The ACA requires certain large employers to provide their employees with a minimum level of health insurance. The ACA requires non-exempt group plans to provide coverage without cost-sharing for preventative care and screening for women in accordance with guidelines created by the Health Resources and Services Administration (HRSA), an agency within the U.S. Department of Health and Human Services (HHS). HRSA delegated the creation of guidelines on this issue to the Institute of Medicine (IOM). HRSA adopted the IOM’s recommendation to require non-exempt group plans to cover “[a]ll Food and Drug Administration approved contraceptive methods, sterilization procedures, and patient education and counseling for women with reproductive capacity.” On February 15, 2012, HHS, the U.S. Department of the Treasury, and the U.S. Department of Labor (collectively, the Departments) published final rules memorializing the guidelines.
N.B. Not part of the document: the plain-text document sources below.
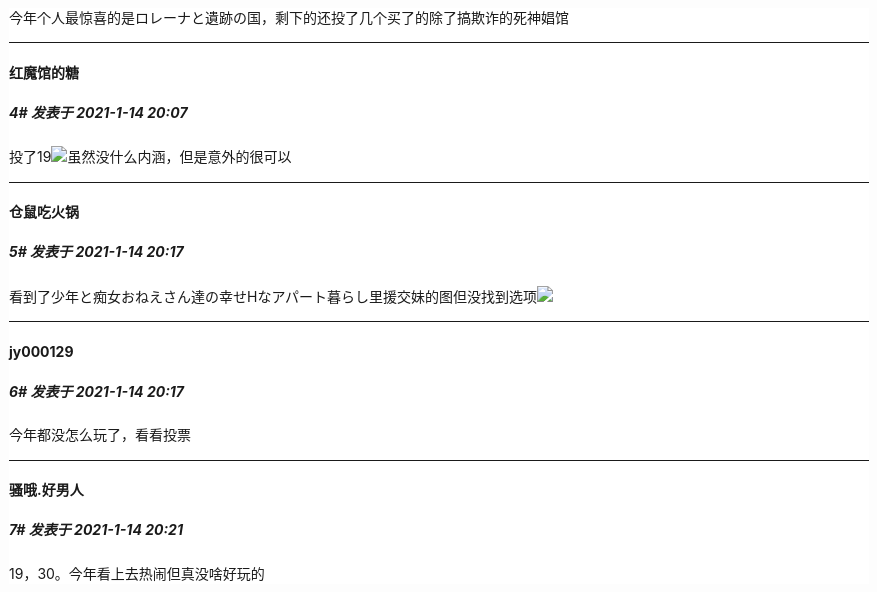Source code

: 
今年个人最惊喜的是ロレーナと遺跡の国，剩下的还投了几个买了的除了搞欺诈的死神娼馆







*****

####  红魔馆的糖  
##### 4#       发表于 2021-1-14 20:07




投了19<img src="https://static.saraba1st.com/image/smiley/face2017/186.png" referrerpolicy="no-referrer">虽然没什么内涵，但是意外的很可以







*****

####  仓鼠吃火锅  
##### 5#       发表于 2021-1-14 20:17




看到了少年と痴女おねえさん達の幸せHなアパート暮らし里援交妹的图但没找到选项<img src="https://static.saraba1st.com/image/smiley/face2017/007.png" referrerpolicy="no-referrer">







*****

####  jy000129  
##### 6#       发表于 2021-1-14 20:17




今年都没怎么玩了，看看投票







*****

####  骚哦.好男人  
##### 7#       发表于 2021-1-14 20:21




19，30。今年看上去热闹但真没啥好玩的



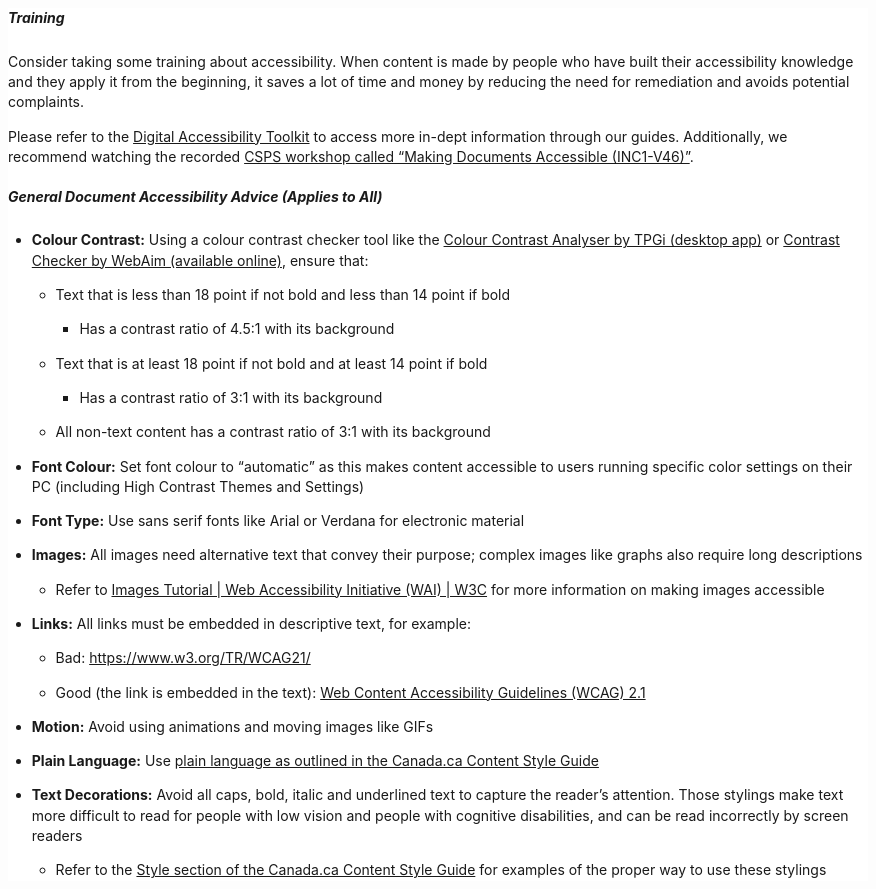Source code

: ##### Training

Consider taking some training about accessibility. When content is made by people who have built their accessibility knowledge and they apply it from the beginning, it saves a lot of time and money by reducing the need for remediation and avoids potential complaints.

Please refer to the [Digital Accessibility Toolkit](https://a11y.canada.ca/en/guides/) to access more in-dept information through our guides. Additionally, we recommend watching the recorded [CSPS workshop called “Making Documents Accessible (INC1-V46)”](https://www.csps-efpc.gc.ca/video/making-documents-accessible-eng.aspx).

##### General Document Accessibility Advice (Applies to All)

- **Colour Contrast:** Using a colour contrast checker tool like the [Colour Contrast Analyser by TPGi (desktop app)](https://www.tpgi.com/color-contrast-checker/) or [Contrast Checker by WebAim (available online)](https://webaim.org/resources/contrastchecker/), ensure that:

  - Text that is less than 18 point if not bold and less than 14 point if bold

    - Has a contrast ratio of 4.5:1 with its background

  - Text that is at least 18 point if not bold and at least 14 point if bold

    - Has a contrast ratio of 3:1 with its background

  - All non-text content has a contrast ratio of 3:1 with its background

- **Font Colour:** Set font colour to “automatic” as this makes content accessible to users running specific color settings on their PC (including High Contrast Themes and Settings)

- **Font Type:** Use sans serif fonts like Arial or Verdana for electronic material

- **Images:** All images need alternative text that convey their purpose; complex images like graphs also require long descriptions

  - Refer to [Images Tutorial \| Web Accessibility Initiative (WAI) \| W3C](https://www.w3.org/WAI/tutorials/images/) for more information on making images accessible

- **Links:** All links must be embedded in descriptive text, for example:

  - Bad: <https://www.w3.org/TR/WCAG21/>

  - Good (the link is embedded in the text): [Web Content Accessibility Guidelines (WCAG) 2.1](https://www.w3.org/TR/WCAG21/)

- **Motion:** Avoid using animations and moving images like GIFs

- **Plain Language:** Use [plain language as outlined in the Canada.ca Content Style Guide](https://www.canada.ca/en/treasury-board-secretariat/services/government-communications/canada-content-style-guide.html#toc6)

- **Text Decorations:** Avoid all caps, bold, italic and underlined text to capture the reader’s attention. Those stylings make text more difficult to read for people with low vision and people with cognitive disabilities, and can be read incorrectly by screen readers

  - Refer to the [Style section of the Canada.ca Content Style Guide](https://www.canada.ca/en/treasury-board-secretariat/services/government-communications/canada-content-style-guide.html#toc8) for examples of the proper way to use these stylings
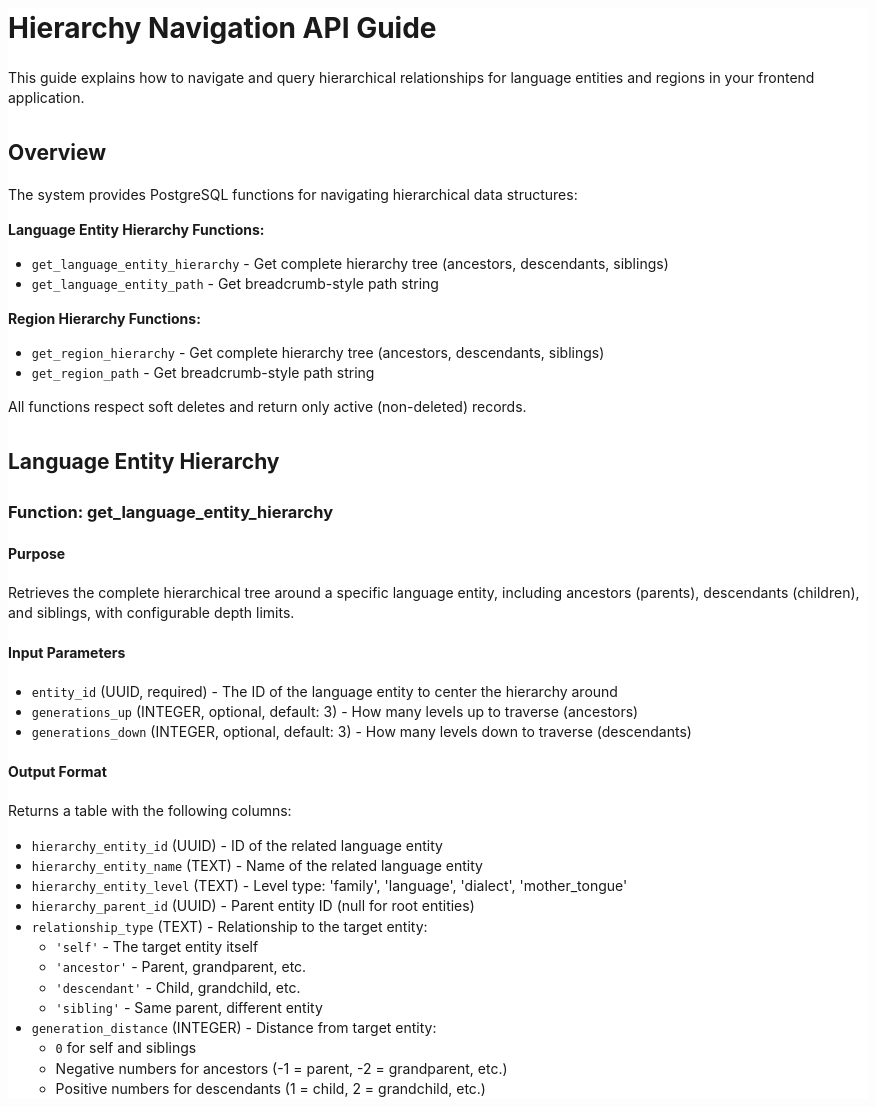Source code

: # Hierarchy Navigation API Guide

This guide explains how to navigate and query hierarchical relationships for language entities and regions in your frontend application.

## Overview

The system provides PostgreSQL functions for navigating hierarchical data structures:

**Language Entity Hierarchy Functions:**

- `get_language_entity_hierarchy` - Get complete hierarchy tree (ancestors, descendants, siblings)
- `get_language_entity_path` - Get breadcrumb-style path string

**Region Hierarchy Functions:**

- `get_region_hierarchy` - Get complete hierarchy tree (ancestors, descendants, siblings)
- `get_region_path` - Get breadcrumb-style path string

All functions respect soft deletes and return only active (non-deleted) records.

## Language Entity Hierarchy

### Function: get_language_entity_hierarchy

#### Purpose

Retrieves the complete hierarchical tree around a specific language entity, including ancestors (parents), descendants (children), and siblings, with configurable depth limits.

#### Input Parameters

- `entity_id` (UUID, required) - The ID of the language entity to center the hierarchy around
- `generations_up` (INTEGER, optional, default: 3) - How many levels up to traverse (ancestors)
- `generations_down` (INTEGER, optional, default: 3) - How many levels down to traverse (descendants)

#### Output Format

Returns a table with the following columns:

- `hierarchy_entity_id` (UUID) - ID of the related language entity
- `hierarchy_entity_name` (TEXT) - Name of the related language entity
- `hierarchy_entity_level` (TEXT) - Level type: 'family', 'language', 'dialect', 'mother_tongue'
- `hierarchy_parent_id` (UUID) - Parent entity ID (null for root entities)
- `relationship_type` (TEXT) - Relationship to the target entity:
  - `'self'` - The target entity itself
  - `'ancestor'` - Parent, grandparent, etc.
  - `'descendant'` - Child, grandchild, etc.
  - `'sibling'` - Same parent, different entity
- `generation_distance` (INTEGER) - Distance from target entity:
  - `0` for self and siblings
  - Negative numbers for ancestors (-1 = parent, -2 = grandparent, etc.)
  - Positive numbers for descendants (1 = child, 2 = grandchild, etc.)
Then, on July 2, 2013, the Departments released additional final rules clarifying the religious employer exemption.
In Sebelius, et al. v. Hobby Lobby Stores, Inc. the question presented to SCOTUS states: “[t]he Religious Freedom Restoration Act of 1993 (RFRA), 42 U.S.C. 2000bb et seq., provides that the government ‘shall not substantially burden a person’s exercise of religion’ unless that burden is the least restrictive means to further a compelling governmental interest. 42 U.S.C. 2000bb-1(a) and (b). The question presented is whether RFRA allows a for-profit corporation to deny its employees the health coverage of contraceptives to which the employees are otherwise entitled by federal law [the ACA], based on the religious objections of the corporation’s owners.” Similarly, Conestoga Wood Specialties v. Sebelius, et al., presented the following question: “[w]hether the religious owners of a family business, or their closely-held, for-profit corporation, have free exercise rights that are violated by the application of the contraceptive-coverage [m]andate of the ACA.”
SCOTUS consolidated these two cases that produced differing results in federal circuit courts. The Tenth Circuit held in favor of Hobby Lobby on this issue by upholding its right to challenge the ACA on RFRA grounds. In contrast, the Third Circuit ruled in favor of the government by holding that Conestoga Wood Specialties could not assert an RFRA claim to challenge the ACA.
Industry stakeholders should monitor this consolidated case and consider the potential implications on their businesses.